## [PROMPT 1]
Answer these questions about the post on kissing frogs, one line for each:
(a) What does the writer say she ends up getting from frogs that turn out to be toads in disguise?
(b) What kind of guys does she say she has dated in the past, in the cycle she is now breaking?
(c) How does she take the pictures of herself that she posts?

## [GIVEN PASSAGE]
::::
Tuesday, March 08, 2005

Kissing Frogs & Pondering



So it seems that you have to kiss a lot of frogs in an attempt to find a prince. Lately, it seems my frogs are toads in disguise so all I end up getting are warts, lol. Granted, I'm not out kissing ALOT of frogs, but even the few that I take a chance with turn out to be all wrong for me.

Maybe it's me not really wanting to find a "Prince" just yet? Maybe I'm just content in my life, albeit a bit lonely at times, and really don't want to risk upheaving what I have worked YET AGAIN so hard to maintain all on my own. YET .. I still need to feel comfort, love and yes, even lust on some level at some points to maintain my sanity and the things about me that make me who I am? But some in our lovely society would say that I am a slut for that. Oh well, they can bite me! Guys do it all the time and they aren't judged so leave me alone too.

I have recently discovered that I am "breaking the cycle" of finding the "cookie cutter type" guys I have dated in the past. I mean, they didn't work so obviously, I needed to change something, right? So I have dated men that were not like any of the men in my past. But it seems that even they don't work out, so - geesh! now what?

Is it time to re-evaluate myself? Could that be what I need to do? Or is it still possible to find that ONE GUY out there that is PERFECT for me without me changing who I am?

Those of you that know or read about me through these postings know that I am a strange mixture of a loyally romantic sweetheart that cares deeply, thinks and ponders things alot, that flirts, drinks, takes strange pictures of myself depending on what my moods are (and yes, I take the pictures I post by myself - that's why they invented the timer, lol) takes most things in life with a carefree attitude, rarely holds grudges or thinks badly about anyone regardless of what they've done and just likes to smile and make others that I share my world with smile when I can.
::::
## [INPUT]
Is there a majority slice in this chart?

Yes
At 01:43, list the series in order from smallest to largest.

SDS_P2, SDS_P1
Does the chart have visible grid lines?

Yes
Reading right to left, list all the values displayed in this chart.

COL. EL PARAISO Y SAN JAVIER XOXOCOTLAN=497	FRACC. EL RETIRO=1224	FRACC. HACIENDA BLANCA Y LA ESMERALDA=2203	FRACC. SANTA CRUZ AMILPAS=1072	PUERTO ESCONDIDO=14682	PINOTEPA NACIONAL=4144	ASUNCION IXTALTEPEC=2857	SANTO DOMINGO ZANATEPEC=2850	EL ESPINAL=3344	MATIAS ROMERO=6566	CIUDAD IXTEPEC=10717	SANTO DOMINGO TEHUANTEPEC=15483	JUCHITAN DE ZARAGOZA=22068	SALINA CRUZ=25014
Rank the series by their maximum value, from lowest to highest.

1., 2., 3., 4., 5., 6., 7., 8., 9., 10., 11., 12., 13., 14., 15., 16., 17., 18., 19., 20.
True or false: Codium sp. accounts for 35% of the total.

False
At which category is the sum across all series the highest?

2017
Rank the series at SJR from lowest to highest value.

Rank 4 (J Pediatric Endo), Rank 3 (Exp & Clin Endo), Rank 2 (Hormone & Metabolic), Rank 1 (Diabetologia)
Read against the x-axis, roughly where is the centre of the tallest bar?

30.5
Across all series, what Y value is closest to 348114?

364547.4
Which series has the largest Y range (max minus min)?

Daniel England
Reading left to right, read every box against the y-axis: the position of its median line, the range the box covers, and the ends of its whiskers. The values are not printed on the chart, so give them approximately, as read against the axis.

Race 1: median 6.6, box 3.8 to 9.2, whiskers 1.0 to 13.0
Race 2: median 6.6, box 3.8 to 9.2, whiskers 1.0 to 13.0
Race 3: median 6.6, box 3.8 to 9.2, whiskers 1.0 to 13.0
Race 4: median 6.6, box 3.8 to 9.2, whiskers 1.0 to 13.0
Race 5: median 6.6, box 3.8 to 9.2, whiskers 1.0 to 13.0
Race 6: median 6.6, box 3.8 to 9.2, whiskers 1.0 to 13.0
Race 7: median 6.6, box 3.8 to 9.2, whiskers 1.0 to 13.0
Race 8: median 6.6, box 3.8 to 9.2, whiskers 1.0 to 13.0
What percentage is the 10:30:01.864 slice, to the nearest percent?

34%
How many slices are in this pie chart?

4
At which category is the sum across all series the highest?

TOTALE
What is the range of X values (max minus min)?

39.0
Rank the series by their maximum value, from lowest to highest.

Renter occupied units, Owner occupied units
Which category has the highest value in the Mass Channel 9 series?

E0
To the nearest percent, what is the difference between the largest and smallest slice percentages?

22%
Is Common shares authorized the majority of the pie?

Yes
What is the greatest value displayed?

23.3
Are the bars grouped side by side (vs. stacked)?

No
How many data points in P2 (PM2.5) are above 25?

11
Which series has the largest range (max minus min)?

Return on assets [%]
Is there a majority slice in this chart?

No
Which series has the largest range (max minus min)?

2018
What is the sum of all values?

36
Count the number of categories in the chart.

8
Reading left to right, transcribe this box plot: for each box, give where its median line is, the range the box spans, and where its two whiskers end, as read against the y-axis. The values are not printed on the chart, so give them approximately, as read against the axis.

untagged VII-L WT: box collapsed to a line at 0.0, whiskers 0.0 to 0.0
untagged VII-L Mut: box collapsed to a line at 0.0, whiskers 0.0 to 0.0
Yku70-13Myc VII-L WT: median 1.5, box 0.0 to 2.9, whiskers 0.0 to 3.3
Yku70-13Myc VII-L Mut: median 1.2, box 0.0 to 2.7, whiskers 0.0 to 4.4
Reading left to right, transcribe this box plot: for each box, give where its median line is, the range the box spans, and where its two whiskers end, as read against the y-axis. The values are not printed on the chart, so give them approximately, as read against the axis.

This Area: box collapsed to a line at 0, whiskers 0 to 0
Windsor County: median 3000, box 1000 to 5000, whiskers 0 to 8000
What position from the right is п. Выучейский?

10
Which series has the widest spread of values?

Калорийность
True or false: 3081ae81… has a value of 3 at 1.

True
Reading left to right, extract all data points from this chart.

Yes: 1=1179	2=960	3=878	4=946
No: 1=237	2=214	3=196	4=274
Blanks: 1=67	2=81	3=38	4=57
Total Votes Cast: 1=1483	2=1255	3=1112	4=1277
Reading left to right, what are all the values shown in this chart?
::::
## [PROMPT 2]
Pick out every line in the records that contains the string "many".

## [WRITTEN RESPONSE 1]
(a) Warts.
(b) The "cookie cutter type" guys.
(c) She takes them by herself, using a timer.

## [WRITTEN RESPONSE 2]
How many slices are in this pie chart?
How many data points in P2 (PM2.5) are above 25?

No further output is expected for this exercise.